[Stored data entries]
• • • •
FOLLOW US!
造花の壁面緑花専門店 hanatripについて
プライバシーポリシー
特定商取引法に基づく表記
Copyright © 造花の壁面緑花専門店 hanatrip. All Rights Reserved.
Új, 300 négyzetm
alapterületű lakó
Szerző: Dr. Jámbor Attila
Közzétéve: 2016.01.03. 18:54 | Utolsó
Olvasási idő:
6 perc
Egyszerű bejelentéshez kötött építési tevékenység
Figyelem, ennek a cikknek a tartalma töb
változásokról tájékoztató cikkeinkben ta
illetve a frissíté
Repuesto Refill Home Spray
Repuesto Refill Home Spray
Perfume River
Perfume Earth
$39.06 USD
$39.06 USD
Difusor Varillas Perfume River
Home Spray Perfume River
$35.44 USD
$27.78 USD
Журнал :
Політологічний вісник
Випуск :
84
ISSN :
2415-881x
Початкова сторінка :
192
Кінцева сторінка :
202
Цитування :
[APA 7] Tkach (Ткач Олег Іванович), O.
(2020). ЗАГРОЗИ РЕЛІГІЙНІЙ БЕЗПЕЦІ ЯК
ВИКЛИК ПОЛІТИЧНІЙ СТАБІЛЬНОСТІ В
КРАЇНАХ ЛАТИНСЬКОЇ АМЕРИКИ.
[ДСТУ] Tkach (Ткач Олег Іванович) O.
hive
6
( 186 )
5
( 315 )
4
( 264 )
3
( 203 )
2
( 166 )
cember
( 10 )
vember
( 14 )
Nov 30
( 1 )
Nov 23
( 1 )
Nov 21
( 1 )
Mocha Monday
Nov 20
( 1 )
• • • •
• _TASK TO COMPLETE_
Reproduce every line of the material above word for word, keeping each line in its original order.

• _RESULT FOR THIS EXERCISE_
FOLLOW US!
造花の壁面緑花専門店 hanatripについて
プライバシーポリシー
特定商取引法に基づく表記
Copyright © 造花の壁面緑花専門店 hanatrip. All Rights Reserved.
Új, 300 négyzetm
alapterületű lakó
Szerző: Dr. Jámbor Attila
Közzétéve: 2016.01.03. 18:54 | Utolsó
Olvasási idő:
6 perc
Egyszerű bejelentéshez kötött építési tevékenység
Figyelem, ennek a cikknek a tartalma töb
változásokról tájékoztató cikkeinkben ta
illetve a frissíté
Repuesto Refill Home Spray
Repuesto Refill Home Spray
Perfume River
Perfume Earth
$39.06 USD
$39.06 USD
Difusor Varillas Perfume River
Home Spray Perfume River
$35.44 USD
$27.78 USD
Журнал :
Політологічний вісник
Випуск :
84
ISSN :
2415-881x
Початкова сторінка :
192
Кінцева сторінка :
202
Цитування :
[APA 7] Tkach (Ткач Олег Іванович), O.
(2020). ЗАГРОЗИ РЕЛІГІЙНІЙ БЕЗПЕЦІ ЯК
ВИКЛИК ПОЛІТИЧНІЙ СТАБІЛЬНОСТІ В
КРАЇНАХ ЛАТИНСЬКОЇ АМЕРИКИ.
[ДСТУ] Tkach (Ткач Олег Іванович) O.
hive
6
( 186 )
5
( 315 )
4
( 264 )
3
( 203 )
2
( 166 )
cember
( 10 )
vember
( 14 )
Nov 30
( 1 )
Nov 23
( 1 )
Nov 21
( 1 )
Mocha Monday
Nov 20
( 1 )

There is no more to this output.